The companies that do the best job of retaining customers in MI situations are those that take a customer-oriented view of the process. They establish customer experience teams, whose role is to evaluate every step of the MI from a customer's point of view. This doesn't change the fundamental activities required in an integration. But it allows managers to sequence and coordinate activities in a way that enhances, rather than detracts from, customer experience.
There are five key customer experience initiatives successful companies employ when merging:
- Set ambitious goals for customer retention and adopt specific customer metrics to track performance. Put customer retention in the deal model. In most mergers, integration focuses on reducing costs or achieving revenue synergies and all metrics and incentives are linked to delivering those synergies. Additionally, align incentives with customer retention metrics.

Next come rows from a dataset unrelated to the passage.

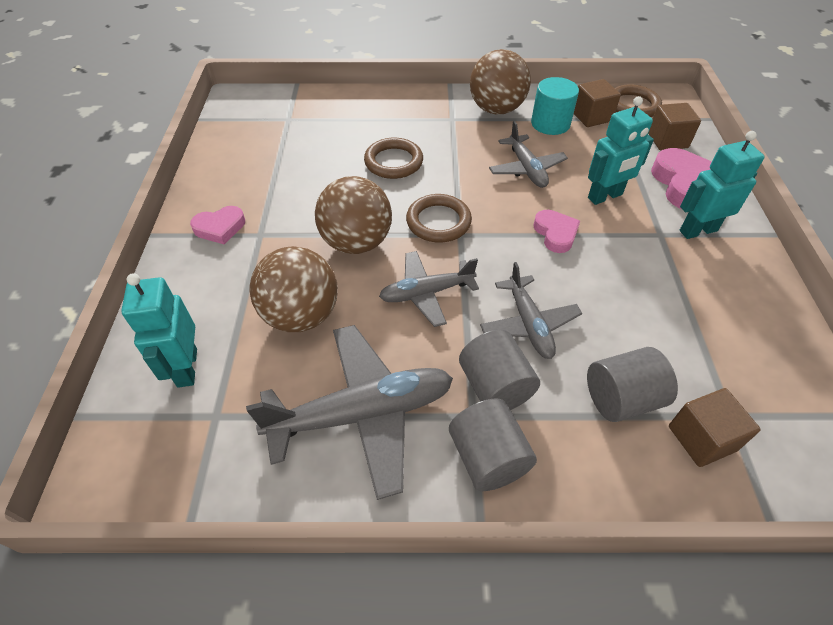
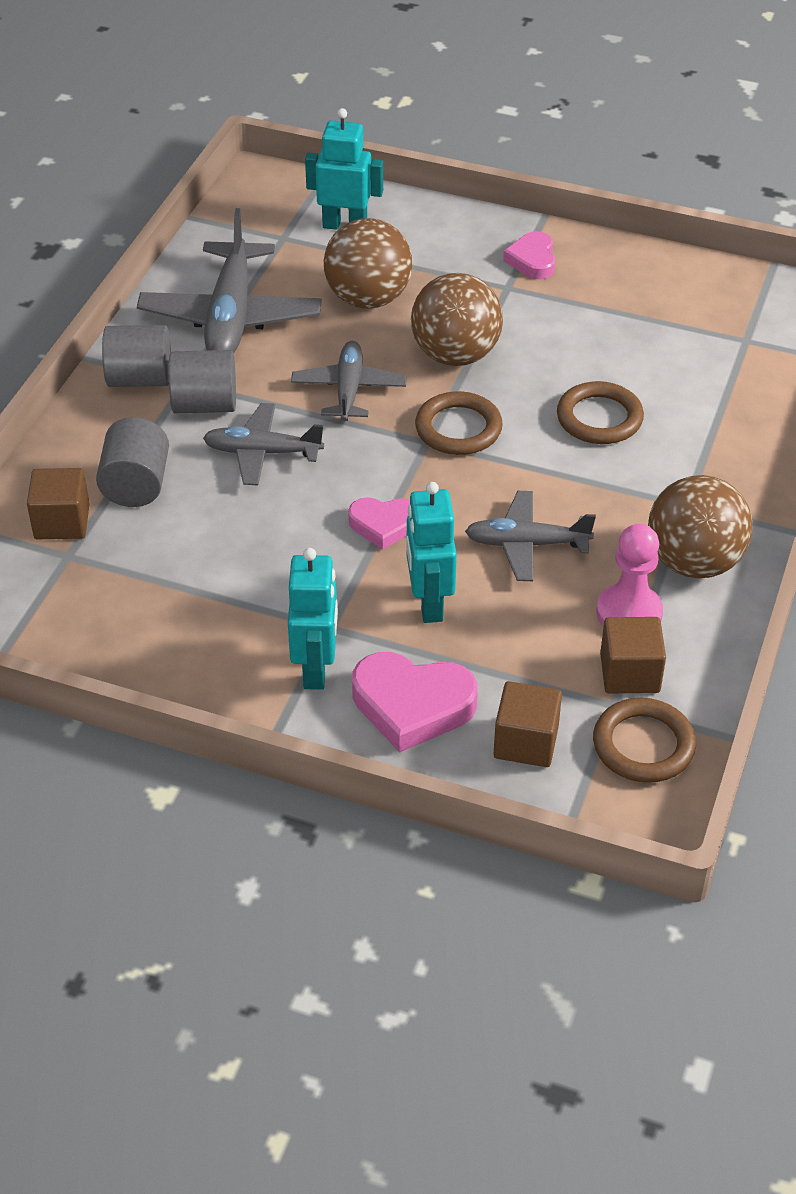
camera: 110 degrees right, 5 degrees down
(550, 124) = (629, 613): turquoise cylinder -> pink pawn

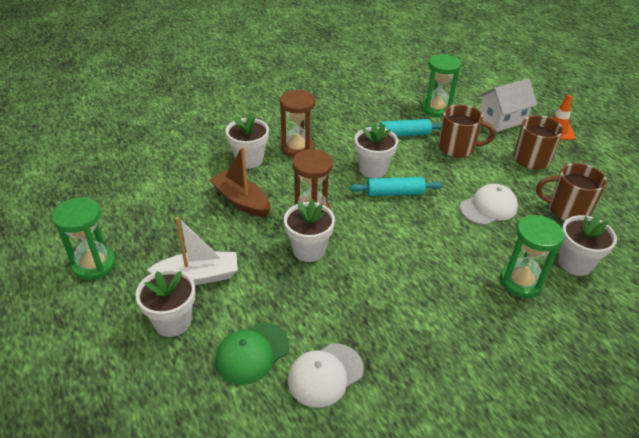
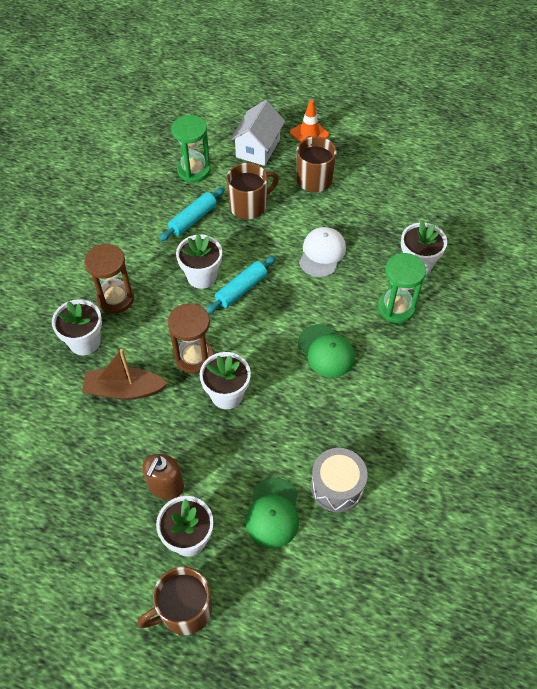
camera: 40 degrees left, 15 degrees up
(94, 264) = (66, 547): green hourglass -> none
(198, 276) = (165, 486): white boat -> brown soap dispenser
(325, 375) = (337, 486): white cap -> grey drum
(421, 272) = (326, 351): none -> green cap
(567, 210) = (377, 216): brown mug -> brown mug (184, 610)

- Embed the customer experience as an integral part of merger planning. As with any major change effort, the approach needs to start at the top, with executive sponsorship of the customer perspective and regular review and communication by the steering committee. A cross-functional customer experience integration team can assess the impact of all integration activities on customers—with emphasis on the most important interactions affecting the most valuable customers—and provides constructive suggestions for embedding that customer perspective in each integration task force.
- Identify and accelerate actions to improve the customer experience or increase the value of your offering from the customer's perspective. The customer experience team maps out the customer experience from end to end, identifying how customers will be affected at each point and looking for the opportunities to delight or the risks of disappointing them.
- Communicate and listen. Customers left in the dark will assume the worst. Give them a vision for the integration and expected timelines even before you make any decisions. Once you've made a decision, be thoughtful about how and when you communicate. Consider how you bundle messages to optimize the impact on your most valuable customers.
- Empower employees. Provide employees with the tools and information they need to respond to customers caught up in the change. Mergers invariably create stress for employees, who naturally worry about the fate of their jobs. But companies also rely on them—particularly front-line employees—to deliver an exceptional experience during a time of change. This may require a new level of front-line empowerment, which can be uncomfortable for some companies accustomed to more command-and-control management. Merging companies may have different approaches to empowering employees, but satisfied employees make for satisfied customers.